I have noticed this week I have pissed off many drivers at night. On coming traffic flash their lights like I have my high beams on. I also noticed many drivers have to adjust their mirrors when I am behind them because my head lights shine in on them. I just popped the hood and I am not sure if and how you can adjust the headlights. I read the manual with no help. My truck is a 2003 Silverado crew cab 2500HD. The headlights are the ones with a single pin to hold in place. I noticed a single weird screw type on top of each assembly. Is this the adjustment screw? What kind of screw is it? How do I adjust the lights? Any help is appreciated because I do think they are aimed too high.

Ray


----------



## Crash935 (Sep 3, 2003)

the scews that you see are the adjusters. They are torx drive heads if i remember right. Be sure to park the truck on a level surface in front of a flat wall when adjusting the lights.


----------



## JustUsDe (Aug 14, 2003)

Well, I did figure out they were the adjusters for up and down. I just adjusted them with the help of a co-worker and his torx driver. Is there an adjustment for side to side?

Ray


----------



## Crash935 (Sep 3, 2003)

I cant think of side to side adjustment method, If a new gm comes in the next day or two i will pop the lights out and look and let you know unless someone else around here knows.


----------



## cj3859 (Aug 27, 2001)

*pay for the adjustment*

haynes and chilton has a do it yourself for adjusting your headlights (the right way) for what little it costs dude go have them done,way easier.


----------



## JustUsDe (Aug 14, 2003)

*Re: pay for the adjustment*



> _Originally posted by cj3859 _
> *haynes and chilton has a do it yourself for adjusting your headlights (the right way) for what little it costs dude go have them done,way easier. *


I am not going to pay for an adjustment on a truck that only has 1500 miles on it!!! I was trying to save myself from having to go to the dealer for such a small item. If I can fix it easy by myself I will. If not I will have them fix it for FREE when I get my oil changed at 3,000 miles.

Ray


----------



## JohnnyU (Nov 21, 2002)

Ray-
Just out of curiosity, did the dealer align your headlights on the snowplow when they installed it?

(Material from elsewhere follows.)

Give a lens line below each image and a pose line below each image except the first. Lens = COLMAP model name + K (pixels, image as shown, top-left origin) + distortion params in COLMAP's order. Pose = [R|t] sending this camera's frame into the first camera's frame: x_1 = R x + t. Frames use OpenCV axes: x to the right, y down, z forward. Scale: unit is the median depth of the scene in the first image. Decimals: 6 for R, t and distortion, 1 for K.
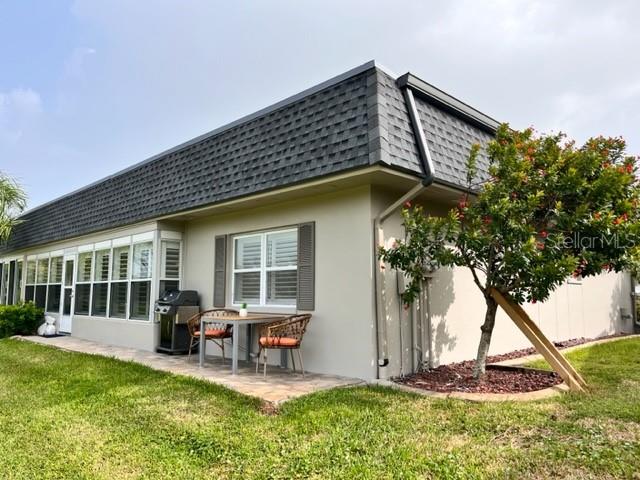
lens RADIAL K [[486.4, 0, 318.2], [0, 486.4, 241.8], [0, 0, 1]] dist [0.067978, -0.096979]
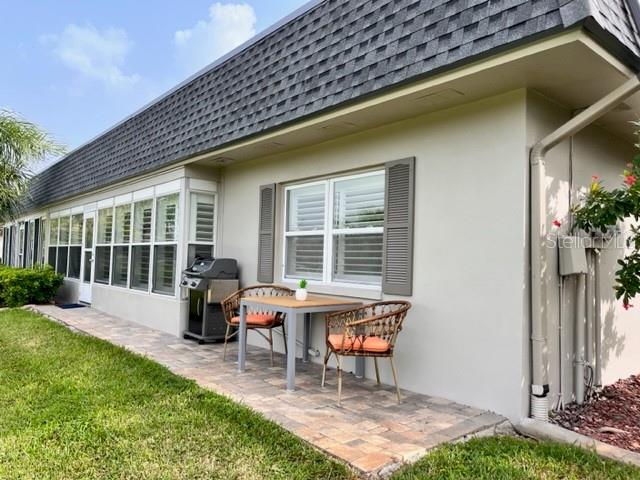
lens RADIAL K [[486.4, 0, 318.2], [0, 486.4, 241.8], [0, 0, 1]] dist [0.067978, -0.096979]
pose [[0.996417, 0.020889, -0.081956, -0.068711], [-0.015316, 0.997564, 0.068054, 0.023215], [0.083178, -0.066555, 0.994310, 0.299588]]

When I bought mine they wwere both way out of wack, they still are, but i've tried many times to fix them. I just use my brights when down the road, they are much dimmer than the truck's heaadlights.

Just a random thought(question) I had, :waving:


----------



## JustUsDe (Aug 14, 2003)

As far as I know the plow dealer didn't adjust the lites at all. He had the drivers headlight out because that were the relays and harness were put in. The truck always seamed like the lites were too high before I had the plow installed. I just noticed it more the past couple weeks because I have been driving alot more at nite.

Ray


----------



## cj3859 (Aug 27, 2001)

I am not going to pay for an adjustment on a truck that only has 1500 miles on it!!! I was trying to save myself from having to go to the dealer for such a small item. If I can fix it easy by myself I will. If not I will have them fix it for FREE when I get my oil changed at 3,000 miles.

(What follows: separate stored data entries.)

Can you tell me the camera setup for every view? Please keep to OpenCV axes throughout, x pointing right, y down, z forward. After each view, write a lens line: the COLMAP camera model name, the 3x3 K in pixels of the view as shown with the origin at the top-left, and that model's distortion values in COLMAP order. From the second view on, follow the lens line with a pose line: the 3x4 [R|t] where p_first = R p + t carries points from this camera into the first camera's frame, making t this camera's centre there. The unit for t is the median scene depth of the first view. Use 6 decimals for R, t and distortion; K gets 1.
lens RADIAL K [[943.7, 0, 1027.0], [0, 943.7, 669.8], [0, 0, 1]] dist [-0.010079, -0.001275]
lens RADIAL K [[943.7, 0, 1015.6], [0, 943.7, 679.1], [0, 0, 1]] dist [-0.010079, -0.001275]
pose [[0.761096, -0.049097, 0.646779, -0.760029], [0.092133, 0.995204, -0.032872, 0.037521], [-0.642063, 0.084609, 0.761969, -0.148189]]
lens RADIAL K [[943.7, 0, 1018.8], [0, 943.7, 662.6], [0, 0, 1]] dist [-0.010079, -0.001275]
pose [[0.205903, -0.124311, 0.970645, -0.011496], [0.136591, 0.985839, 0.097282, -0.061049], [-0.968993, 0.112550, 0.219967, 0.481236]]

well then i guess you answered your own question,because if the dealer see's you've been messing with your lights you'll end up paying for it anyway,by the way we are all here for advice,no need to get all bent when you see a reply you dont like.


----------



## JustUsDe (Aug 14, 2003)

I did not get bent out of shape I was just stating the facts. I was looking for help to try to fix it my self. I already knew it could be repaired by someone else if I paid them. As far as the dealer charging me that would not be true either. There is a very large misconception on this site as far as what a dealer will and will not pay. I have never brought it up before but since we are on the topic dealers do not have the right to refuse warranty work with out permission from a factory rep. Most factory reps will cover most anything not to have an ongoing problem and bad customer relations. Yes, I know this as a fact Years ago I worked for my father in law who owns a several dealerships and I can tell many stories of straight out customer abuse that the rep said do the work we will cover it. I also am happy to live in a state that the law limits what a dealer or manufacturer can and can't do with your warranty.

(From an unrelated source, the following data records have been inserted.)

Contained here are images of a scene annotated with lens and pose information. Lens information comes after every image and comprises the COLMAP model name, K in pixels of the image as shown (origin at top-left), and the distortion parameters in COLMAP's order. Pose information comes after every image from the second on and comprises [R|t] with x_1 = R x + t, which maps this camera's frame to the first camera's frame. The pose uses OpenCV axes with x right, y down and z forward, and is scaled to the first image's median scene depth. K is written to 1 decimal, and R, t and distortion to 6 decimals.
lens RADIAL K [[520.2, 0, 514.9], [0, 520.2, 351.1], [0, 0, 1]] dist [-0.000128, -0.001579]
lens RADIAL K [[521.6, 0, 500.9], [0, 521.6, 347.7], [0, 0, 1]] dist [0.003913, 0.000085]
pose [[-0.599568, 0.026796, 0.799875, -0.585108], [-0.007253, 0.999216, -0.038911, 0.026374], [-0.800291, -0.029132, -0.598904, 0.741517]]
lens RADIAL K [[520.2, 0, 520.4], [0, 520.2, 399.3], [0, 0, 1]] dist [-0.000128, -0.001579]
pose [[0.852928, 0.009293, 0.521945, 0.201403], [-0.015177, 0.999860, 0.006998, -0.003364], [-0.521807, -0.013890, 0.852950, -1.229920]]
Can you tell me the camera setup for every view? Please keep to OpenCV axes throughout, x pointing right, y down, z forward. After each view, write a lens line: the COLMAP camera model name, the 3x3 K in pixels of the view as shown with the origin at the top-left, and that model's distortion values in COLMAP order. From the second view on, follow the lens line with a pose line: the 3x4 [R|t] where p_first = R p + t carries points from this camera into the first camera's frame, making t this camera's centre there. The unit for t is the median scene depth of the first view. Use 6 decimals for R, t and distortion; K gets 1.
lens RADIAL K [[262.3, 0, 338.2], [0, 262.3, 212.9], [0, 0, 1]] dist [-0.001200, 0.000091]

Again I was not upset with your reply it's just that I was looking for technical advise not a one liner.

Ray


----------



## Crash935 (Sep 3, 2003)

Ray, had to chevys in the shop today, there is not side to side adjustment for the headlights that i can find.


----------



## JustUsDe (Aug 14, 2003)

Thanks crash. I took mine out and I don't see any either. I did ajust them down some and they look alot better. A couple more turns and I think I will have it. Thanks again.

Ray


----------